It is in the list of all other maps, called vray pluginnodetex. Use it in the reflection colour slot for the coat material. Set the blend to 'additive shellac mode.
Enable anisotropy of e.g. 0.9 or whatever looks good and make it somewhat glossy..0.5 to .9 seems good.
If you then vary the glossiness of the base material then you can get anythng from your example to an e.g. blurry car paint iridescent paint/pearlescent effect.
I don't use Houdini but these settings I imagine will translate.
Also the Vray pluginnodetex thin film tex will work well. Here it's a coat on a blend material.
That OSL texture was crashing some weeks ago last we tried it. But yes, this should be a more accurate result.
But the one I showed can also be easily used as a coat on a blend material too.
Hmm, no crashes here using it over long periods to test other scenarios...but then that's with Max, so maybe it's something not playing well with Houdini
Hmm, no crashes here using it over long periods to test other scenarios...but then that's with Max, so maybe it's something not playing well with Houdini
Hmm...it's hard to know what you are after, as your first example is very different to this one.
Can you explain more what you want to see, based on this much more abstract form?
Maybe just photoshop it to show the ideal effect...
not quite the result i was after.. but enjoyed it .. thank you all.. still can;t get that result described.
"Iridescence (also known as goniochromism) is the phenomenon of certain surfaces that appear to gradually change color as the angle of view or the angle of illumination changes. Examples of iridescence include soap bubbles, feathers, butterfly wings and seashell nacre, as well as certain minerals."
"as the angle of view ... changes" = Fresnel effect (Falloff map with Fresnel mode)
"gradually change color" = Gradient Ramp.
So with this two parameters we should be able to emulate our iridescence effect in any renderer. This is a bit simplification of course, things can get a bit more complicated that's why you can find things like the thin film shader that account for more nuances of the effect. But in a general way, this should suffice.

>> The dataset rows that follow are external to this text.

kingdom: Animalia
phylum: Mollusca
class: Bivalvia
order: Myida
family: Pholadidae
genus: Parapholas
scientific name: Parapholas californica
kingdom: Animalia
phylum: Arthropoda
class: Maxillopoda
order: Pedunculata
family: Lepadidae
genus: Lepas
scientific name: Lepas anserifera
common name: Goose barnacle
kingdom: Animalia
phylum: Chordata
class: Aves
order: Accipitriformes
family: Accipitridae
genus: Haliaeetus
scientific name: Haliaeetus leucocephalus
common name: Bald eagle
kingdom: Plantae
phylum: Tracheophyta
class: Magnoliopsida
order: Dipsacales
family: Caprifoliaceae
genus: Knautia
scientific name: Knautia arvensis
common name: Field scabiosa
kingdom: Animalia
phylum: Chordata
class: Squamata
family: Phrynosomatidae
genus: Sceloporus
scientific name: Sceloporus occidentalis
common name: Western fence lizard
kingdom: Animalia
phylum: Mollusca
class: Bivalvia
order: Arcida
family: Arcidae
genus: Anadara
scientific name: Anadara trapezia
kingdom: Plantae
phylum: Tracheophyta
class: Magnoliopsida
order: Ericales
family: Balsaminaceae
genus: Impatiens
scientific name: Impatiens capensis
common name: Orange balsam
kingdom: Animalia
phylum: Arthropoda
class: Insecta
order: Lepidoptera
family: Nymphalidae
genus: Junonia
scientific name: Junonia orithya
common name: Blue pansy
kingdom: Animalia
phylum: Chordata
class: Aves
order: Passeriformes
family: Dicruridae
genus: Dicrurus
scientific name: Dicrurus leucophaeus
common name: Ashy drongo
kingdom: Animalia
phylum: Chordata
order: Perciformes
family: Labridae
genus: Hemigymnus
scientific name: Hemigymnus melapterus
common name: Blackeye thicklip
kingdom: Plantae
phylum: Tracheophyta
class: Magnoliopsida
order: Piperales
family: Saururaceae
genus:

The technique applied on a similar mesh used on a metal shader:
vs the example from your post in the Houdini artists Facebook group (discount lighting and shape):
The same technique in a sphere (soap), you can even add the common distortions of soap with noise maps:
P.S: This was 15 minutes of my time, it's normal that my result is not super accurate to your example image. It's just a friendly example scenario.